Late last year, President Volodymyr Zelensky released grainy, black-and-white images recorded from interceptors as they crashed into Shaheds. He has instructed manufacturers to produce up to 1,000 a day.

This method of air defense is becoming increasingly prevalent: Ukraine's commander-in-chief Oleksandr Syrsky said this week that some 70 percent of all drones launched by Russia at Kyiv and its surrounding region in February were downed by interceptors.

Individual interceptors can cost around as little as $700 or as much as $12,000. But even the most expensive varieties are a fraction of the price of a single missile fired from US Patriot air defense batteries, which are estimated to cost more than $1 million.

"The warfare shifted a lot. First it was drones against humans, soldiers and tanks.

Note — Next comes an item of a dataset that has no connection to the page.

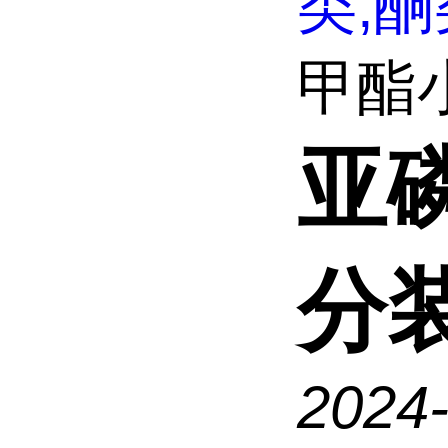
类,酮
甲酯
亚
分
2024-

Now it's mostly drones against drones," Konstantyn, a deputy commander of an anti-aerial unit deployed in eastern Ukraine recently explained to AFP.

- Anti-aircraft guns, pick-ups -

Ukrainian air defense units also deploy traditional, tried-and-tested weapons: anti-aircraft guns.

These come both in the form of heavy machine guns set on wheels, and make-shift solutions, where troops attach any high-caliber weapon they have onto the back of a pick-up truck.

AFP journalists in Kyiv have seen -- and heard -- these air defense units work during nighttime Russian attacks.

Ukrainian troops also deploy man-portable air-defense systems: guided surface-to-air missiles that are shoulder-launched and originally designed to take down low flying aerial targets.

These portable weapons are used alongside tracking and radar systems.

- F-16s, choppers, Yaks -

Ukraine lobbied its Western allies for supplies of advanced fighter jets for months before finally receiving its first batch of F-16s in mid-2024.

Kyiv has not received many F-16s and there have been reports of issues in training Ukrainian pilots but they are among the aerial arsenal that Ukraine uses to down Shaheds.

The Ukrainian air force also deploys ageing Soviet-era aircraft to down Russian drones, including helicopters like the Mi-24 and Mi-8 or the Yak-52 plane.

- Electronic jamming -

Ukraine has for years deployed a variety of electronic systems that disorientate the navigation systems used by Shaheds to lock onto and fly towards their targets.

By scrambling the networks used by Shaheds inside Ukraine's borders, these means of electronic warfare force Moscow's drones to alter their course and fly back towards Russia.

According to Ukraine air force data, the military has been consistently intercepting or shooting down more than 80 percent of all incoming Russian drones -- hundreds of which are fired every night.